Output all of the records exactly as written.

Working data Start Marker

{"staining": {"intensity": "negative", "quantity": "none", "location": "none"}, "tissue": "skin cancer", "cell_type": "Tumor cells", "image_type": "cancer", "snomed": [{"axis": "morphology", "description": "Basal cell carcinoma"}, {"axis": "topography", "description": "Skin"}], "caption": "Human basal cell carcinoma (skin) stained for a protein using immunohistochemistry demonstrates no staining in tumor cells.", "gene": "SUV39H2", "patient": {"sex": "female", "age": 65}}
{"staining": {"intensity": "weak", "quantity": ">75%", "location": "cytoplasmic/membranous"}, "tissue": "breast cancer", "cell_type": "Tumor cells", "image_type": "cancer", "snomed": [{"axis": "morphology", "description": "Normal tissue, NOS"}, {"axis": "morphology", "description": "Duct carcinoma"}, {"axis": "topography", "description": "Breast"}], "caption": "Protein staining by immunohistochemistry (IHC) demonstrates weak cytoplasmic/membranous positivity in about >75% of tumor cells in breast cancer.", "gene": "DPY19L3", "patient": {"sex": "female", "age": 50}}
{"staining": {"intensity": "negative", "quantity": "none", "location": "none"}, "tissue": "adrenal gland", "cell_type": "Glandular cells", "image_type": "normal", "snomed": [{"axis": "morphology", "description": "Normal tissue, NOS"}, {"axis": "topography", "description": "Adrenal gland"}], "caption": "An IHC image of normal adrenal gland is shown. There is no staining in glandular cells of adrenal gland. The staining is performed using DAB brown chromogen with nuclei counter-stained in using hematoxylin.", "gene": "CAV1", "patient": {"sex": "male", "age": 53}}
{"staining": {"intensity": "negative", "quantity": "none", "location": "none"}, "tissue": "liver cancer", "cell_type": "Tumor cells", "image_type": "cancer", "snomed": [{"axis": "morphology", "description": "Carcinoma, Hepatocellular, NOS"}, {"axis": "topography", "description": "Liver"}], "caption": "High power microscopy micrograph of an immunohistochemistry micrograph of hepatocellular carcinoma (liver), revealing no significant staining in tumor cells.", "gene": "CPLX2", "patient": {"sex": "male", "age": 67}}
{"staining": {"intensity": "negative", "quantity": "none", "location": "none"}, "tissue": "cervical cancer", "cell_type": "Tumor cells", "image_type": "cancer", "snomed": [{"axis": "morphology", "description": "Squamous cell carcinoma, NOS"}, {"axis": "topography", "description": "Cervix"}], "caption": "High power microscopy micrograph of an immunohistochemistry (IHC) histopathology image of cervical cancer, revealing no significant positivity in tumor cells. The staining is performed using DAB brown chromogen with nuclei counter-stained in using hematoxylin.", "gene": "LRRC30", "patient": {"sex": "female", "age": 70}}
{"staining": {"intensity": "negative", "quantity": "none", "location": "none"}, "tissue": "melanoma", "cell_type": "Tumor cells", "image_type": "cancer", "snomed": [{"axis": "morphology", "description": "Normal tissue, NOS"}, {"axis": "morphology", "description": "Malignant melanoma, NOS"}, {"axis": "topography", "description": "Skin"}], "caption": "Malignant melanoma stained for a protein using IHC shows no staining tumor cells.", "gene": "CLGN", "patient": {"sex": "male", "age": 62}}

Working data End Marker

**Finished task**:
{"staining": {"intensity": "negative", "quantity": "none", "location": "none"}, "tissue": "skin cancer", "cell_type": "Tumor cells", "image_type": "cancer", "snomed": [{"axis": "morphology", "description": "Basal cell carcinoma"}, {"axis": "topography", "description": "Skin"}], "caption": "Human basal cell carcinoma (skin) stained for a protein using immunohistochemistry demonstrates no staining in tumor cells.", "gene": "SUV39H2", "patient": {"sex": "female", "age": 65}}
{"staining": {"intensity": "weak", "quantity": ">75%", "location": "cytoplasmic/membranous"}, "tissue": "breast cancer", "cell_type": "Tumor cells", "image_type": "cancer", "snomed": [{"axis": "morphology", "description": "Normal tissue, NOS"}, {"axis": "morphology", "description": "Duct carcinoma"}, {"axis": "topography", "description": "Breast"}], "caption": "Protein staining by immunohistochemistry (IHC) demonstrates weak cytoplasmic/membranous positivity in about >75% of tumor cells in breast cancer.", "gene": "DPY19L3", "patient": {"sex": "female", "age": 50}}
{"staining": {"intensity": "negative", "quantity": "none", "location": "none"}, "tissue": "adrenal gland", "cell_type": "Glandular cells", "image_type": "normal", "snomed": [{"axis": "morphology", "description": "Normal tissue, NOS"}, {"axis": "topography", "description": "Adrenal gland"}], "caption": "An IHC image of normal adrenal gland is shown. There is no staining in glandular cells of adrenal gland. The staining is performed using DAB brown chromogen with nuclei counter-stained in using hematoxylin.", "gene": "CAV1", "patient": {"sex": "male", "age": 53}}
{"staining": {"intensity": "negative", "quantity": "none", "location": "none"}, "tissue": "liver cancer", "cell_type": "Tumor cells", "image_type": "cancer", "snomed": [{"axis": "morphology", "description": "Carcinoma, Hepatocellular, NOS"}, {"axis": "topography", "description": "Liver"}], "caption": "High power microscopy micrograph of an immunohistochemistry micrograph of hepatocellular carcinoma (liver), revealing no significant staining in tumor cells.", "gene": "CPLX2", "patient": {"sex": "male", "age": 67}}
{"staining": {"intensity": "negative", "quantity": "none", "location": "none"}, "tissue": "cervical cancer", "cell_type": "Tumor cells", "image_type": "cancer", "snomed": [{"axis": "morphology", "description": "Squamous cell carcinoma, NOS"}, {"axis": "topography", "description": "Cervix"}], "caption": "High power microscopy micrograph of an immunohistochemistry (IHC) histopathology image of cervical cancer, revealing no significant positivity in tumor cells. The staining is performed using DAB brown chromogen with nuclei counter-stained in using hematoxylin.", "gene": "LRRC30", "patient": {"sex": "female", "age": 70}}
{"staining": {"intensity": "negative", "quantity": "none", "location": "none"}, "tissue": "melanoma", "cell_type": "Tumor cells", "image_type": "cancer", "snomed": [{"axis": "morphology", "description": "Normal tissue, NOS"}, {"axis": "morphology", "description": "Malignant melanoma, NOS"}, {"axis": "topography", "description": "Skin"}], "caption": "Malignant melanoma stained for a protein using IHC shows no staining tumor cells.", "gene": "CLGN", "patient": {"sex": "male", "age": 62}}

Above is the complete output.